社会課題の複雑化や開示要請の高まりなどを背景に、年々、統合的思考に基づく経営の重要性が高まっています。外部の要請に対応した非財務情報の開示を行うだけではなく、財務と非財務を明確に関連づけ、企業価値の持続的向上を論理的に説明できる非財務戦略が求められていることに対し、外部評価や2021年に新設したサステナビリティ・アドバイザリ・コミッティでの議論もふまえ、開示や論理的な説明が不足している点を特定し、対応強化を進めていきます。グループ会社のアビームコンサルティング(株)と連携し、企業価値につながる指標と非財務データ、施策の因果分析も進めています。将来的には、データを蓄積しつつ、非財務指標をデータドリブン経営の中で分析し、マネジメントに活かしていきたいと考えています。

図:利益のサイクルとキャピタル・アロケーション

サステナビリティ経営推進による資金調達

2022年7月には、国内社債市場における公募形式により、国内初となる3年限のサステナビリティ・リンク・ボンドを同時発行しました。本社債発行は、ESG視点の経営優先テーマ「マテリアリティ」の1項目である「気候変動(脱炭素)を核とした環境課題への対応」に、資金調達を通じて強くコミットするものとなっています。SDGsファイナンスへの取り組みを通じて、NECグループの「Purpose(存在意義)」を実践するとともに、当社のサステナビリティ経営の取り組みについて、様々なステークホルダーの皆様と引き続き対話・共創していきます。

最後に

2022年度は、売上収益は成長事業を中心に3.8%の増収、調整後営業利益は売上増見合いでの増益を織り込み、1,850億円を計画しています。部材逼迫の問題や為替円安の状況など不透明な事業環境は継続していますが、旺盛なDX需要の取り込みや情勢変化に対する対応力を駆使して確実に事業を遂行していきます。また、2022年度の業績予想からNon-GAAPベースでの開示とさせていただきました。これはM&Aの実行により計上されるPPA(Purchase Price Allocation)を足し戻した指標(Non-GAAP)を本源的な収益力として重視していることによるものです。

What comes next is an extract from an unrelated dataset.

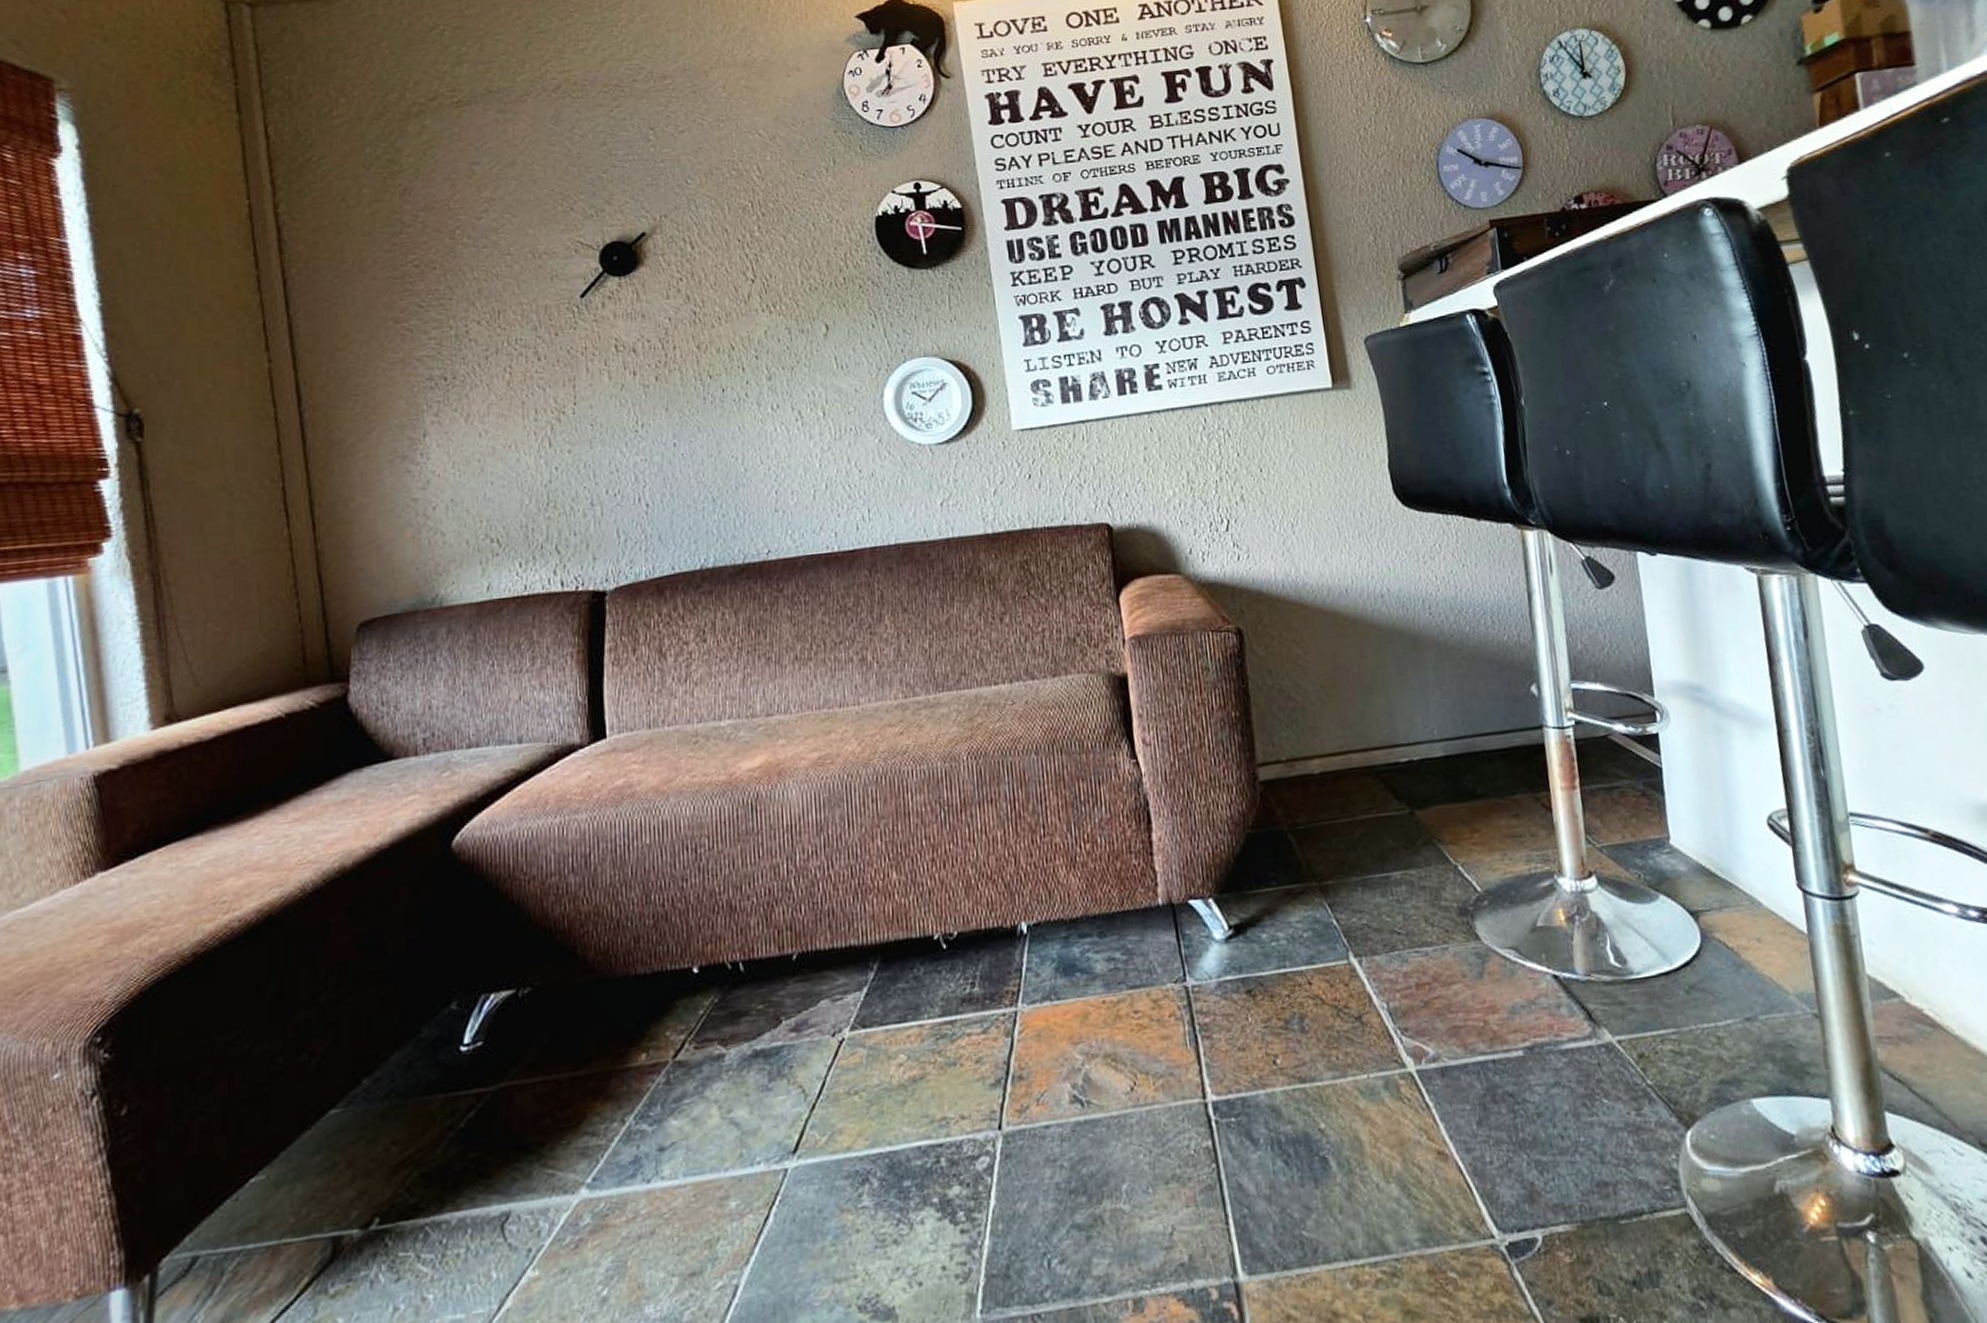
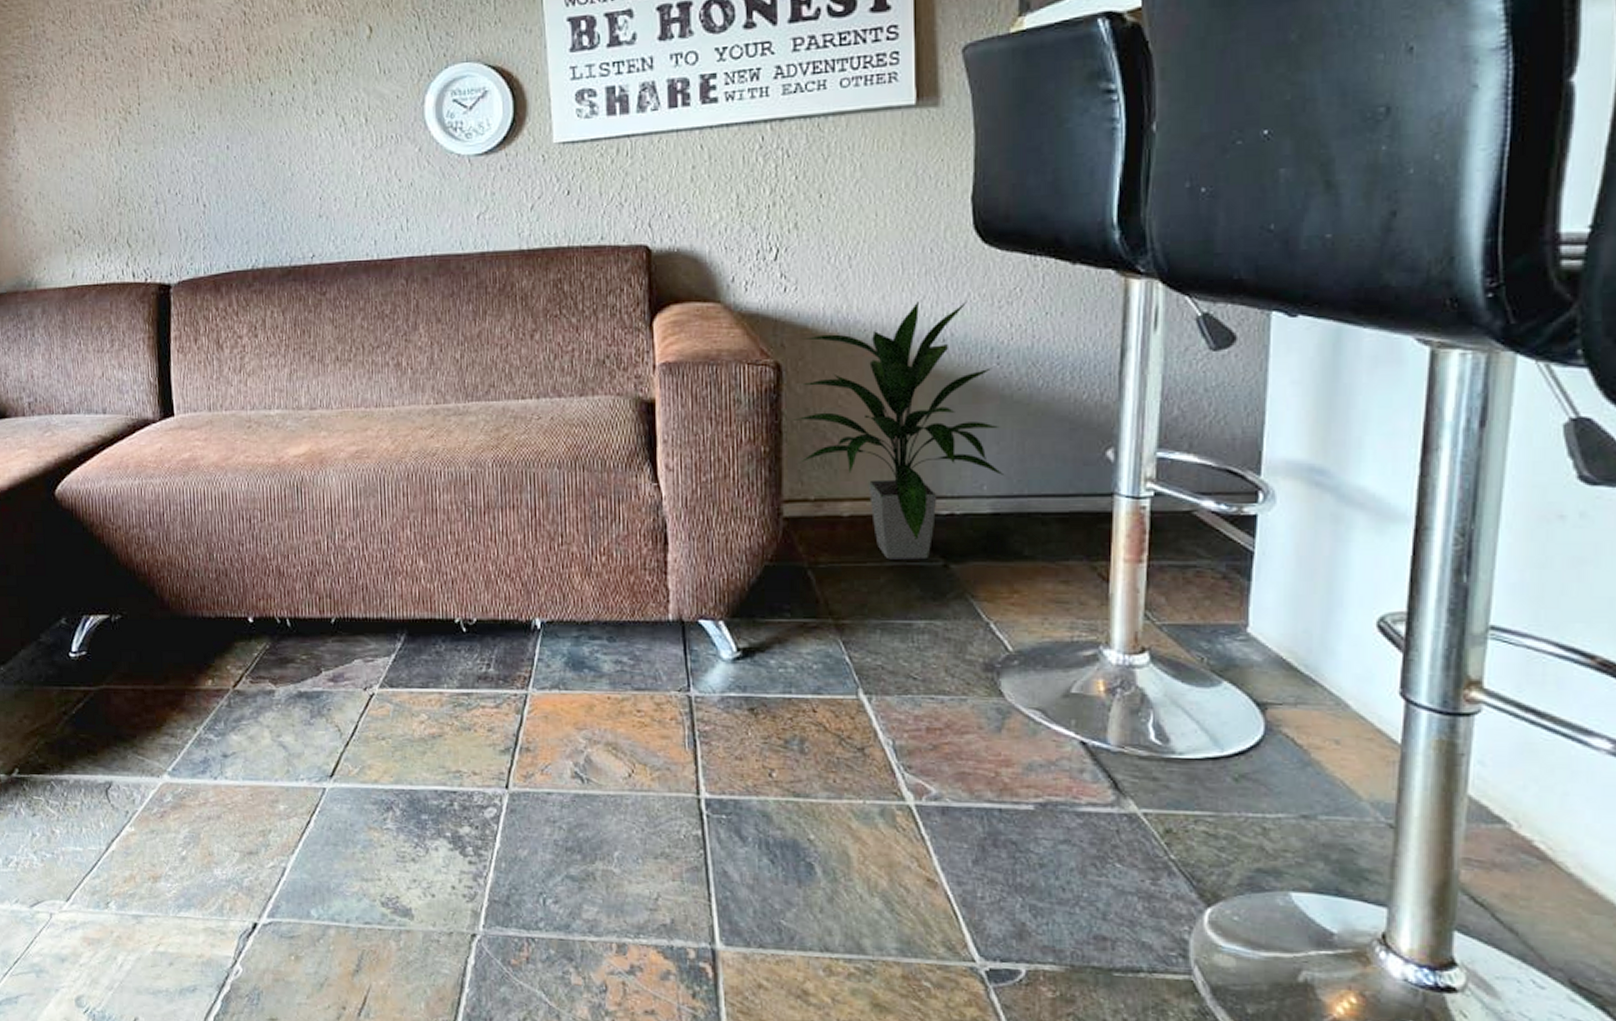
indoor plant: none [1257,558,1451,813] -> present [792,301,1005,560]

経営環境の見通しが立たない不安定な時代に、企業は過去の延長線上では存続することが難しくなっています。逆に、これまでの競争環境が大きく変わり、これまでにないチャンスが生まれやすくもなっています。様々なものがデジタル化され、データが蓄積されていく中で、AIやセキュリティ技術、エンジニアリング力といった技術的なアセットを活用することで、NECが社会的価値を創出できる領域が大きく広がっていきます。かつては誰も想像できず、またNECもかつては関わりを持つことがなかった領域であるAI創薬は、まさにそれを象徴する事業です。

NEC 2030VISIONを見据えながら、NECの強みを掛け合わせ、社会に価値を提供していくことで、2025中期経営計画の達成という結果を出し、企業価値の持続的向上を実現していきたいと考えています。